Geht die Taktik der EU denn im aktuellen Handelsstreit auf?
Naja, eine richtige Strategie hat die EU ja bislang gar nicht. Sie steht zwischen China und den USA, irgendwo zwischen Birke und Baum. Sie versucht, zusammen mit Partnerländern die WTO zu stärken. Und sie versucht, über Unternehmen, die in den USA investieren, an Trump ranzukommen und ihn doch noch zu beschwichtigen und davon zu überzeugen, dass seine Handelspolitik auch für die USA ziemlich teuer würde.

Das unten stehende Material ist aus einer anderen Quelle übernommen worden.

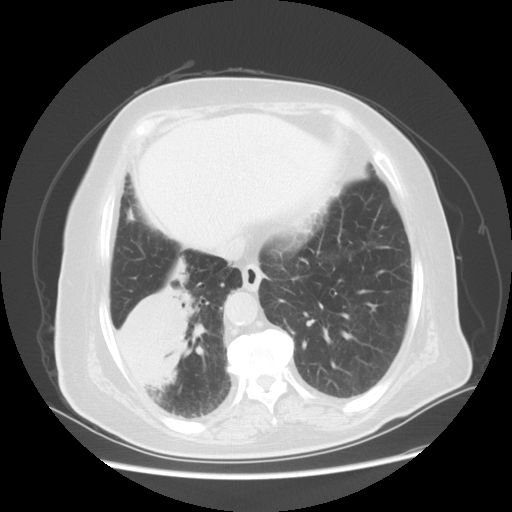
Chest CT, one axial slice; position 17 of 56 along the scan axis; reconstruction kernel STANDARD; 120 kVp; lung window (W 1500 / L -600 HU); 5 mm slice thickness; 512 × 512 image matrix, field of view 378 × 378 mm. Patient: female, 73 years. Case-level facts recorded for this patient, not image findings: clinical TNM (as recorded): T3 N0 M0.
Structures marked on this image (rectangle marked by the reading radiologist):
- lung tumour (recorded histology: adenocarcinoma): bounding box [x1, y1, x2, y2] px = [109, 273, 191, 393]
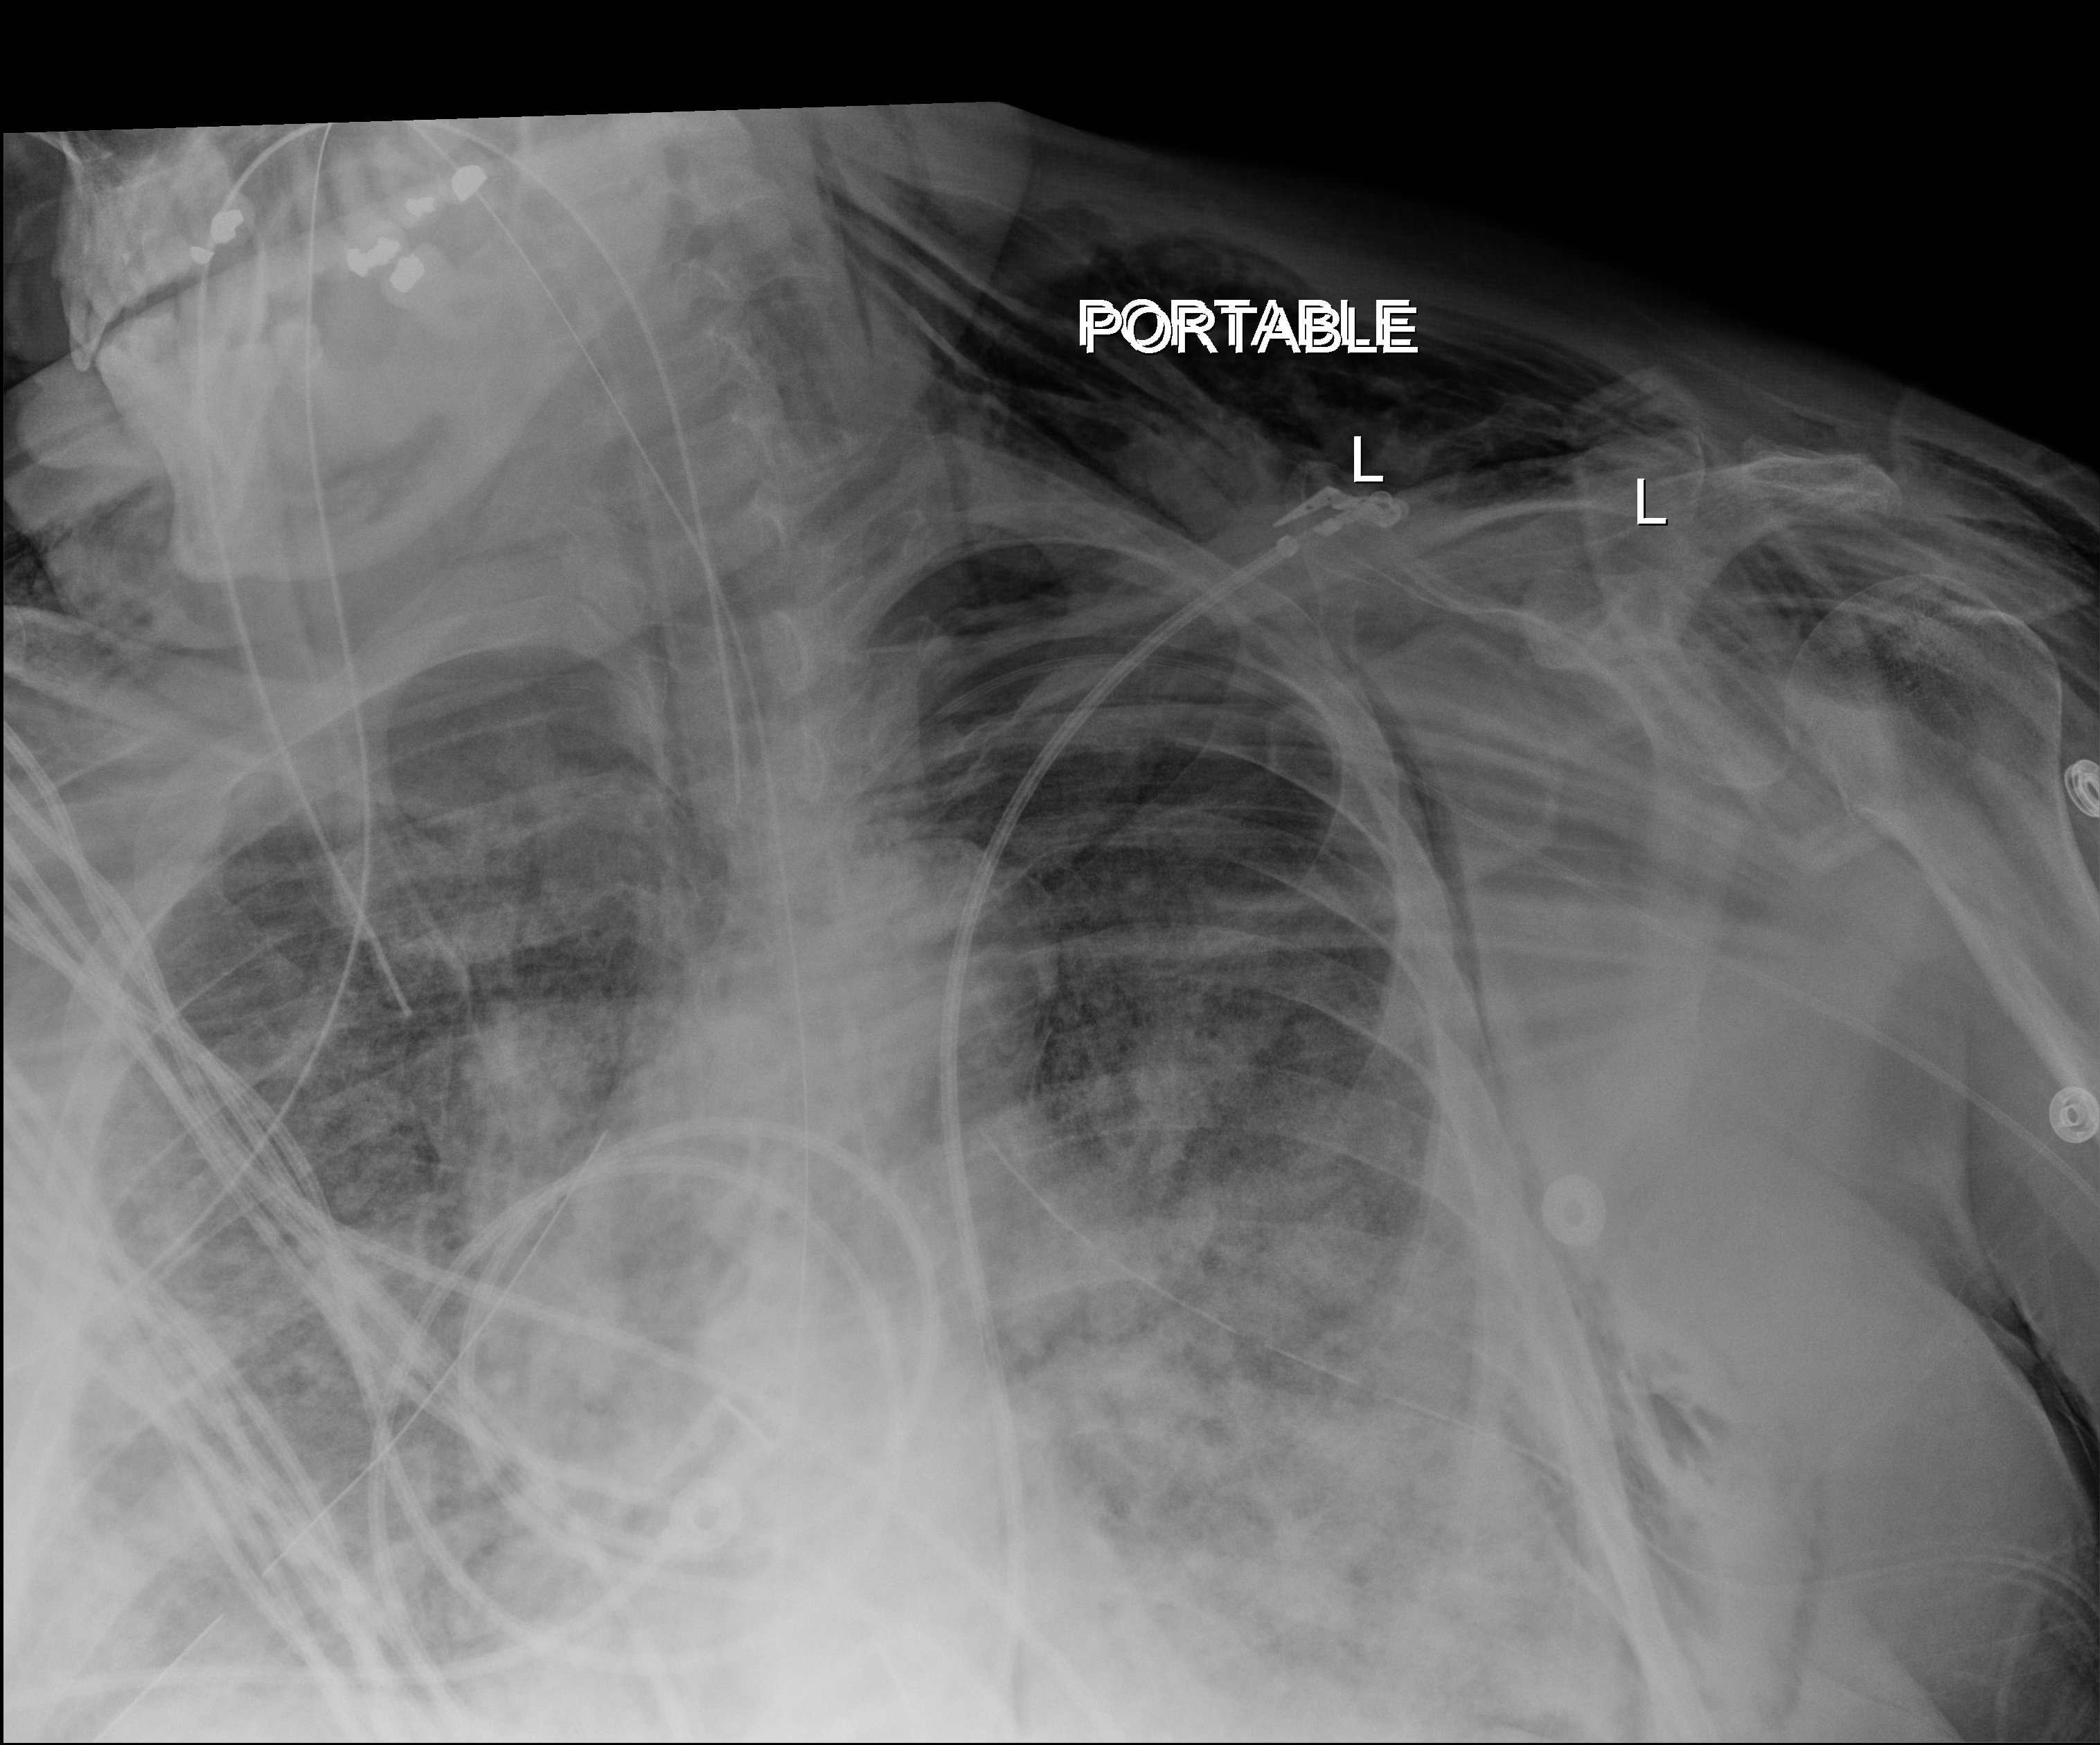
Chest X-ray. Patient hospitalised with COVID-19, aged 18–59 years.
Admission-level facts for this patient (not findings on this image; timing relative to this image not recorded): mechanically ventilated during this hospital stay: yes.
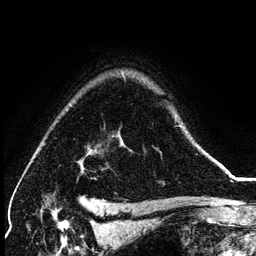
Breast MRI (dynamic contrast-enhanced), one axial slice. Position 100 of 134 along the scan axis. Cropped to one breast. Dynamic contrast-enhanced series, time point 2 of 6 at this slice position (early post-contrast). 3 T. TE 4.2 ms, TR 7.9 ms. 256 × 256 image matrix, field of view 170 × 170 mm. Female patient.
Outlined on this slice (semi-automatically segmented with operator editing):
- enhancing-tissue mask used for the functional tumour volume (all voxels passing the contrast-enhancement thresholds inside the analysis volume; usually the tumour): box from (x=197, y=144) to (x=200, y=148) px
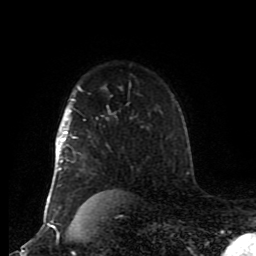
Breast MRI (dynamic contrast-enhanced), one axial slice. Position 64 of 80 along the scan axis. Cropped to one breast. Dynamic contrast-enhanced series, time point 2 of 8 at this slice position (early post-contrast). 1.5 T. TE 4.2 ms, TR 7 ms. 2 mm slice thickness. 256 × 256 image matrix, field of view 170 × 170 mm. Female patient.
Annotated regions visible in this slice (semi-automatic segmentation, software-assisted and operator-edited):
- enhancing-tissue mask used for the functional tumour volume (all voxels passing the contrast-enhancement thresholds inside the analysis volume; usually the tumour): bounding box (x1, y1, x2, y2) in pixels: (54, 98, 110, 186)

Ob die EU damit Erfolg hat, bezweifle ich aber.

Wie sollte sich Europa aufstellen?
Die EU sollte die Zölle auf Autos senken! Ich weiß: das hört sich erst einmal paradox an. Aber es hätte zwei positive Effekte. Zum einen wäre es eine Art handelspolitische Landschaftspflege. Und zum anderen würden deutsche Autobauer davon auf lange Frist sogar profitieren.


Das sehen die Manager in Wolfsburg, München und Ingolstadt sicher anders.
Mag sein. Aber es ist doch so: Die deutsche Autoindustrie ist momentan sehr auf die Montage der verschiedenen Bauteile fokussiert. Und die aktuelle Zollstruktur zementiert diese Ausrichtung, weil wir relativ hohe Einfuhrzölle auf Autos haben, aber quasi keine für Bauteile aus dem Ausland, einschließlich der EU Partner. In Zukunft wird diese Produktionsstruktur aber angesichts des Strukturwandels zu neuen Antriebsaggregaten wahrscheinlich ohnehin unwirtschaftlich sein.


"Trump geht immer nach dem gleichen Muster vor"

Und wie sollen da niedrigere Zölle helfen?
Sie würden einen Anreiz setzen, sich statt der Montage von importierten Bauteilen auf die eigene Entwicklung hochwertiger Bauteile, zum Beispiel Batterien für Elektroautos, zu konzentrieren. Die deutsche Autoindustrie würde dann tatsächlich in die Zukunft investieren.

Viele Ökonomen fordern das Gegenteil und wollen, dass die EU ebenfalls mit Strafzöllen droht.
Da kann ich nur den Kopf schütteln. Eine unkluge Maßnahme mit einer ebenso unklugen Maßnahme zu kontern, das hat ökonomisch noch nie Sinn ergeben. Wenn man so etwas macht, verlieren alle.


Es scheint aber die einzige Sprache zu sein, die Trump versteht.
Die Frage ist doch, welche Sprache er überhaupt versteht. Trump geht immer nach dem gleichen Muster vor: Erst droht er, dann dealt er, und am Schluss beansprucht er den Sieg für sich. Das ist vor allem Wahlkampfgetöse. Und es funktioniert nur mit schwächeren Verhandlungspartnern. China und die EU sind aber nicht schwächer als die USA. Deswegen hoffe ich, dass seine Berater Trump noch klar machen werden, dass seine Taktik diesmal nicht aufgehen wird.

Kollegen von Ihnen behaupten, dass die EU in der Sache ohnehin nichts ausrichten und höchstens den Schaden begrenzen kann.
Das sehe ich anders. Die EU kann schon versuchen, ein Vorbild zu sein und Partnern Rückendeckung geben. Sie kann außerdem helfen, der WTO wieder Autorität zu verschaffen. Das Problem dabei ist nur, dass auch viele Handelspolitiker merkantilistisch geprägt sind und glauben, das größte Wohl liege vor allem darin zu exportieren. Solange dieser Glauben vorherrscht, werden wir immer wieder mehr oder weniger heftige Handelskriege erleben.